Representative clinicopathological features of mastocytosis. Cutaneous mastocytosis is subcategorized as maculopapular cutaneous mastocytosis (MPCM), also known as urticaria pigmentosa or diffuse cutaneous mastocytosis (DCM), and mastocytoma of the skin. MPCM is the most common presentation of CM with hyperpigmented nodules, papules, or macules distributed randomly, and appearing most commonly on the trunk. The figure shows representative atypical mast cells, mast cell aggregates in the bone marrow (CD117 and tryptase staining), and CD25+ atypical mast cells on flow cytometry of bone marrow aspirate.

Figure 4

Criteria for diagnosis of mast cell activating syndrome (please refer to text for description). A = clinical criterion, B = laboratory criterion, C = treatment criterion. All three criteria need to be satisfied to confirm a diagnosis of mast cell activation syndrome (MCAS).
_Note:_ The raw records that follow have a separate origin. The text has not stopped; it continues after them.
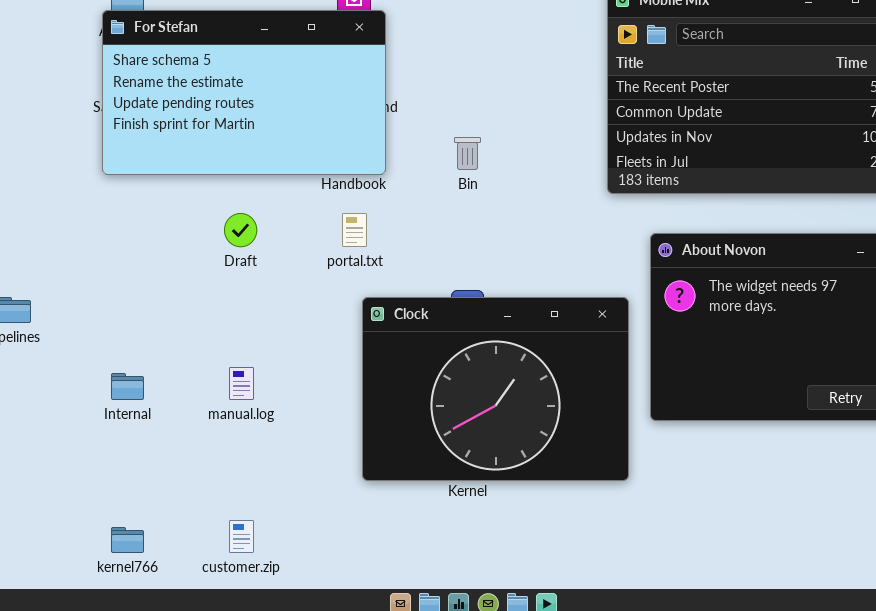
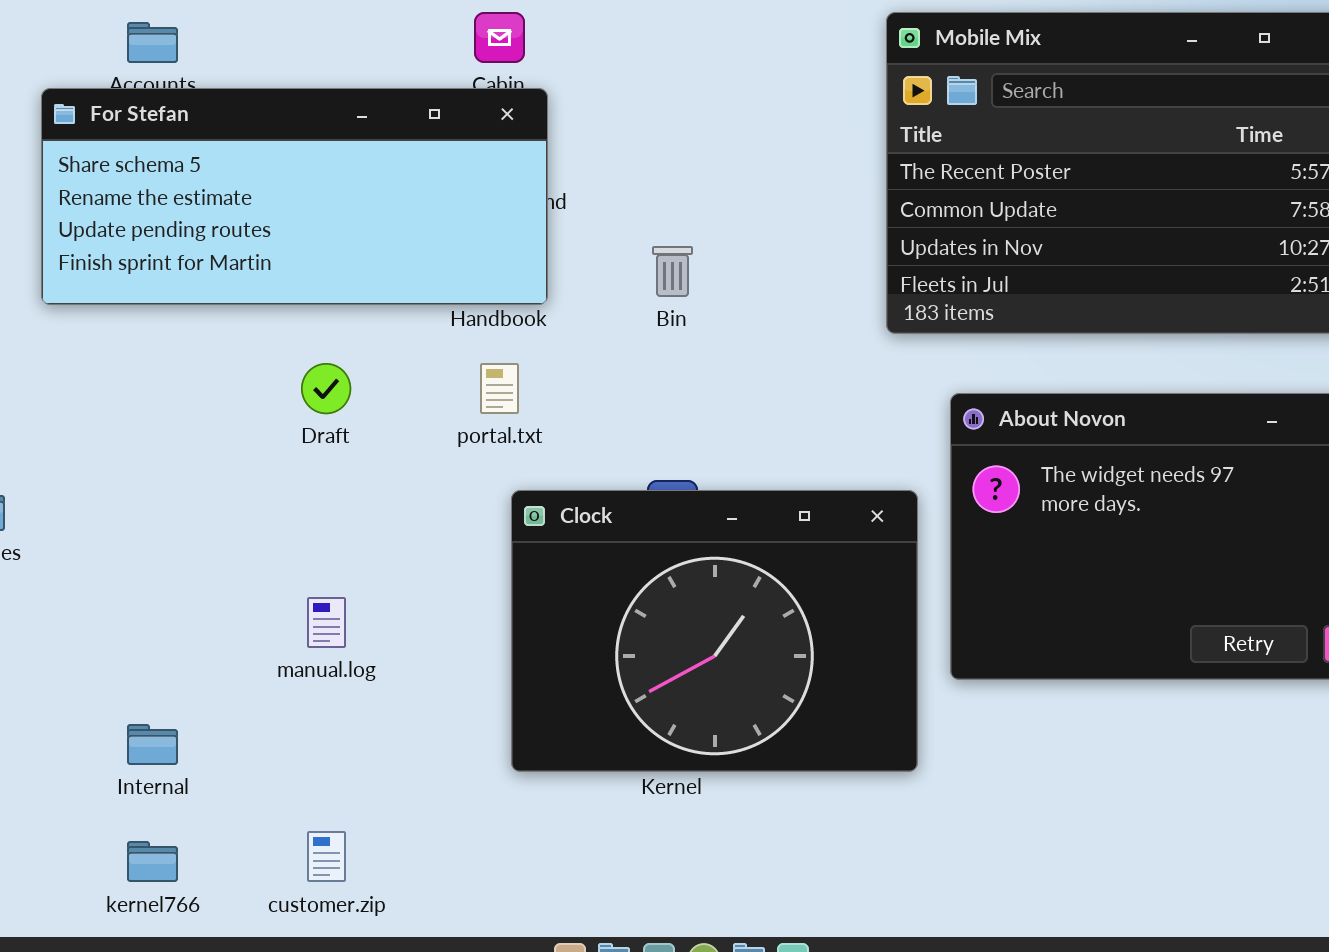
For Stefan: [102,10,386,175] -> [41,88,548,305], resized
Internal: [111,373,144,400] -> [127,724,178,765], moved

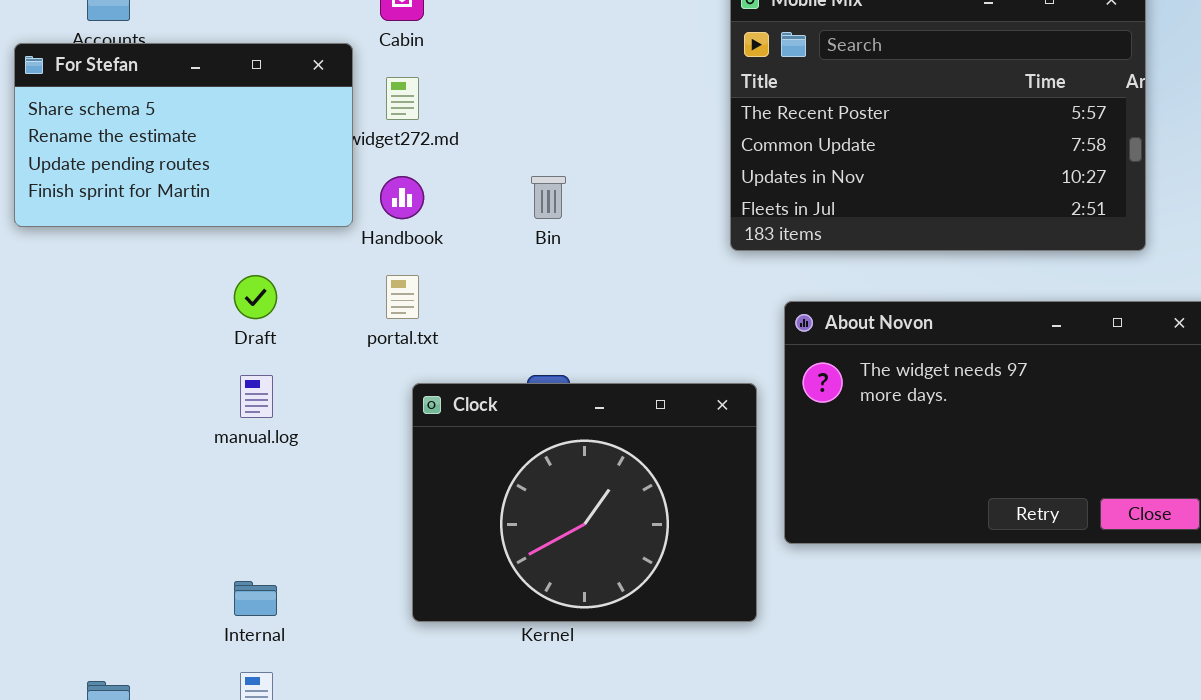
For Stefan: [41,88,548,305] -> [14,43,353,227], resized
manual.log: [307,597,346,648] -> [240,375,273,418], moved
Internal: [127,724,178,765] -> [234,581,277,616], moved

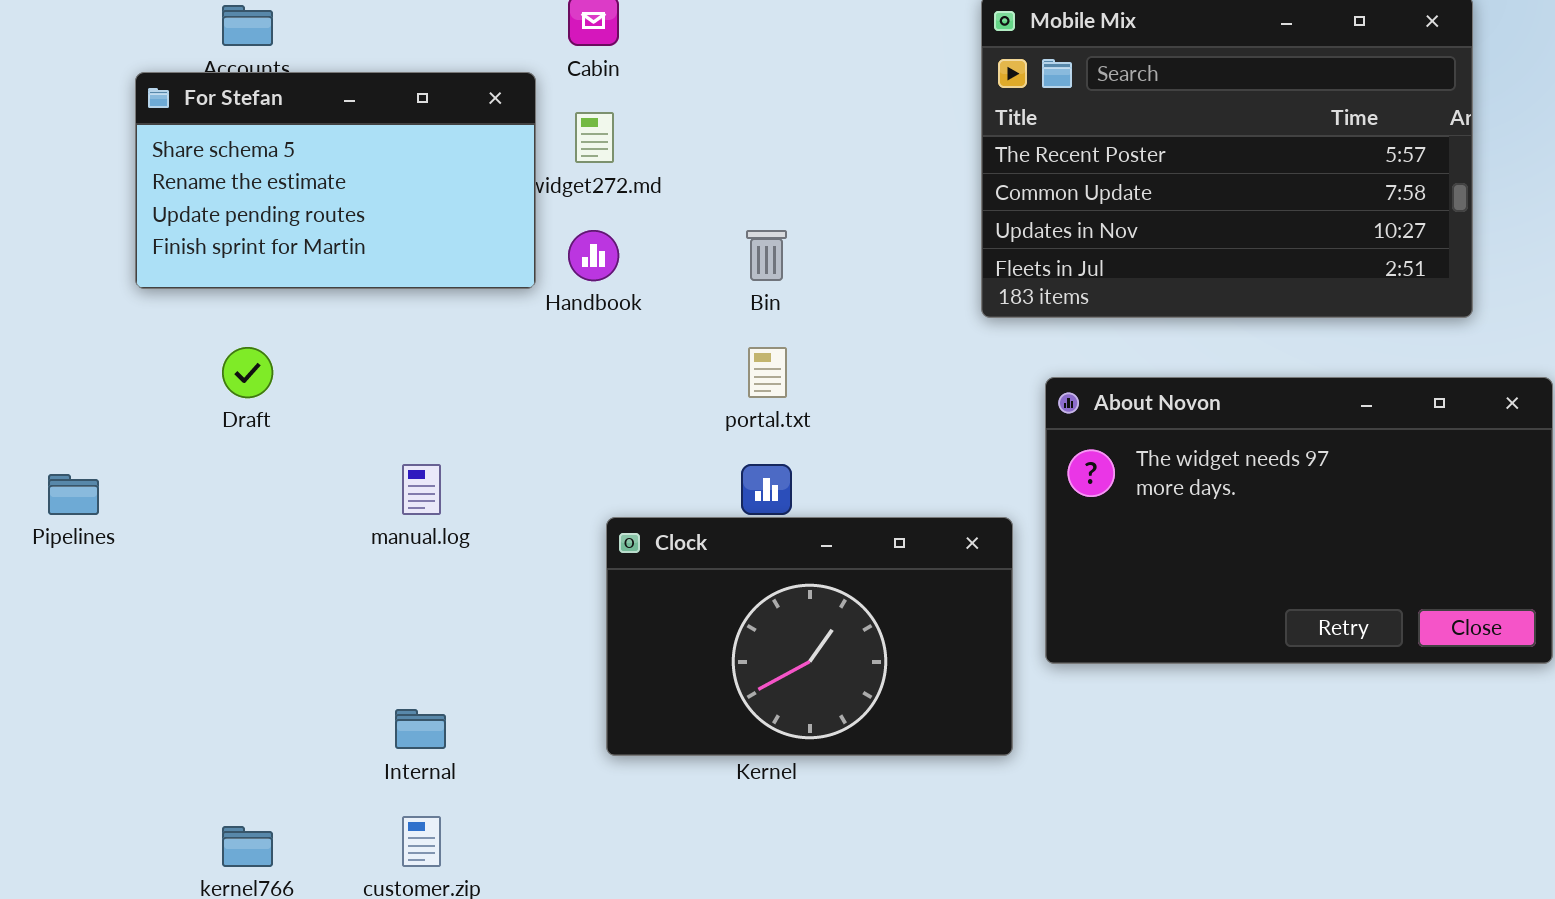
Draft: [234,275,277,319] -> [222,347,273,398], moved
portal.txt: [386,275,419,319] -> [748,347,787,398], moved
Clock: [412,383,757,622] -> [606,517,1013,756], resized

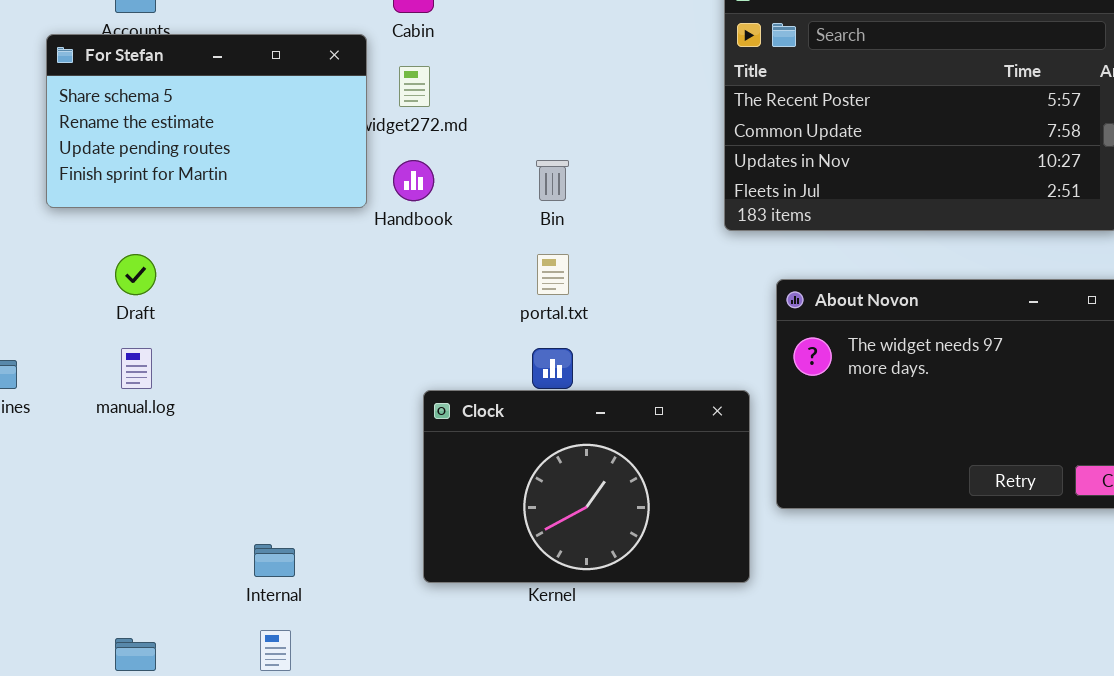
manual.log: [402,464,441,515] -> [121,348,152,389], moved

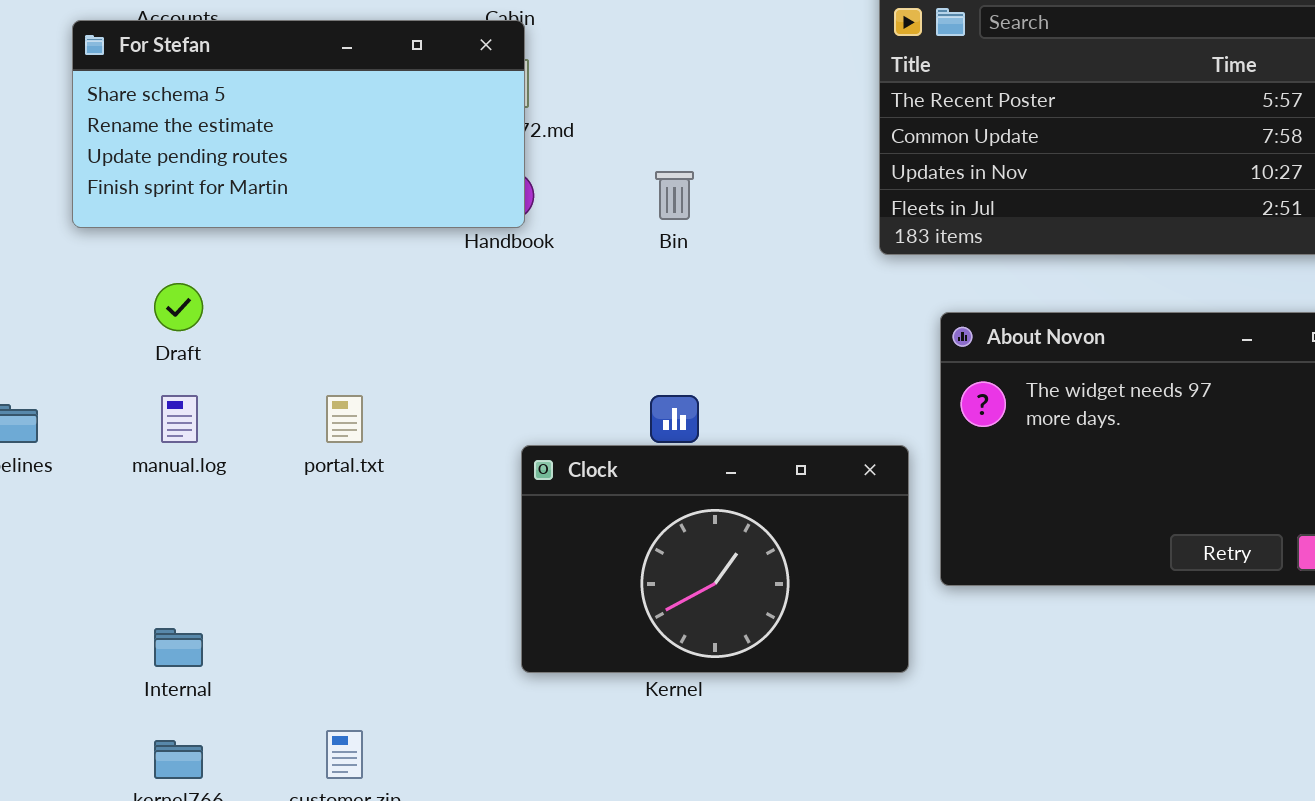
For Stefan: [46,34,367,208] -> [72,20,525,228], resized
portal.txt: [537,254,569,295] -> [326,395,363,443], moved
Internal: [254,544,295,577] -> [154,628,203,667], moved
The presence of clonality (KIT D816V mutation or surface expression of CD2 or CD25 clonal markers) would suggest a diagnosis of clonal (primary) mast cell activating syndrome also referred to as the monoclonal mast cell activation syndrome (MMAS). * Tryptase (total tryptase) is usually used as a surrogate marker for mast cell activation. PG = prostaglandin, LT-leukotriene, MCA = mast cell activation. bST = basal serum tryptase.